BEGIN GIVEN TEXT

It dates back to the 12th century and was probably last performed about 450 years ago.

Dr Matthew Cheung Salisbury, lecturer in music at University College Oxford, was called in to help identify the manuscript and assess its significance.

"It is never easy to come immediately to a sense of where a manuscript, seen for the first time, may come from, or what purpose it might have served," he explained.

"It's a bit like discovering an old postcard or letter and attempting to decipher the handwriting, the archaic language, and the clues to where it might have been sent from - and it is very much as personal a task.

"I should point out that the survival of any readable, usable material from the Middle Ages is a great bonus for all of us who work on music of the period, and new finds like this one are not very frequent, especially in local history archives."

He described the Hawick find as "valuable cultural evidence for our understanding of the people and institutions who preceded us".

And he is keen to stress that it was not simply the preserve of the monastery.

Image caption The manuscript - a fragment of a missal - was discovered in the Hawick Heritage Hub

It was, in a couple of senses, the music of the masses.

"This is not just music for monks in exalted, secret places," said Dr Cheung Salisbury.

END GIVEN TEXT
BEGIN STUDY MATERIAL

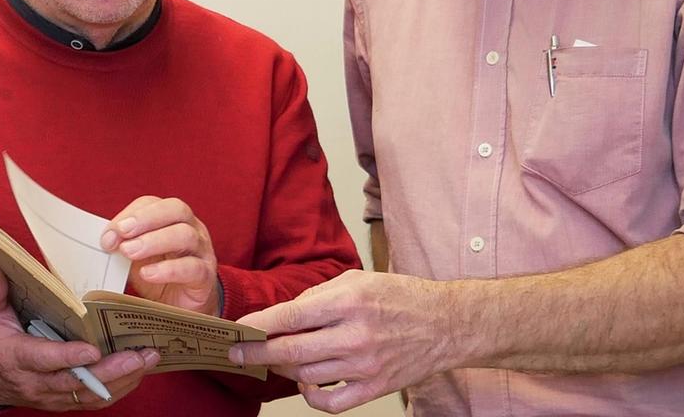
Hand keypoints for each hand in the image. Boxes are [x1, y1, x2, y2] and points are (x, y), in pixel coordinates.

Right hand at [0, 264, 160, 409]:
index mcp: (18, 358)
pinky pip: (93, 401)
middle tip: (139, 357)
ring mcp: (52, 396)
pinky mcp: (63, 401)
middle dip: (110, 371)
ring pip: (90, 395)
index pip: (45, 359)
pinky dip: (118, 389)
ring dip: (122, 380)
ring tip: (148, 360)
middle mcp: (37, 382)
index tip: (93, 351)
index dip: (69, 357)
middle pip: (76, 381)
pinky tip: (139, 373)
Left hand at [101, 196, 219, 314]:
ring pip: (185, 235)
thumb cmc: (160, 276)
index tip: (109, 233)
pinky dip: (167, 269)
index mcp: (172, 219)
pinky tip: (148, 273)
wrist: (183, 307)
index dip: (130, 214)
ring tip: (129, 253)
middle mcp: (191, 229)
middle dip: (145, 218)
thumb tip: (104, 241)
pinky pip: (192, 268)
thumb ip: (123, 246)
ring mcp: (202, 251)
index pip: (153, 203)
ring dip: (153, 241)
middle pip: (175, 209)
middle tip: (121, 233)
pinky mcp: (205, 276)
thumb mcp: (137, 258)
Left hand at [227, 270, 456, 413]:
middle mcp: (355, 335)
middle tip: (237, 352)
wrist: (446, 324)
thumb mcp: (358, 279)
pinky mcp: (375, 388)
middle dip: (256, 352)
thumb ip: (318, 295)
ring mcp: (365, 365)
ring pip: (306, 376)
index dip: (258, 324)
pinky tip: (307, 383)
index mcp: (349, 301)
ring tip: (278, 359)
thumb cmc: (400, 296)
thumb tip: (285, 314)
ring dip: (284, 370)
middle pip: (291, 351)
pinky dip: (311, 397)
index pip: (290, 316)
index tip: (238, 329)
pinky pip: (331, 404)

END STUDY MATERIAL

→ THE TASK: Extract the passage from the article on the Hawick manuscript that starts at the words "It dates back" and stops after the words "assess its significance.", copying it word for word.

→ REPLY:
It dates back to the 12th century and was probably last performed about 450 years ago.

Dr Matthew Cheung Salisbury, lecturer in music at University College Oxford, was called in to help identify the manuscript and assess its significance.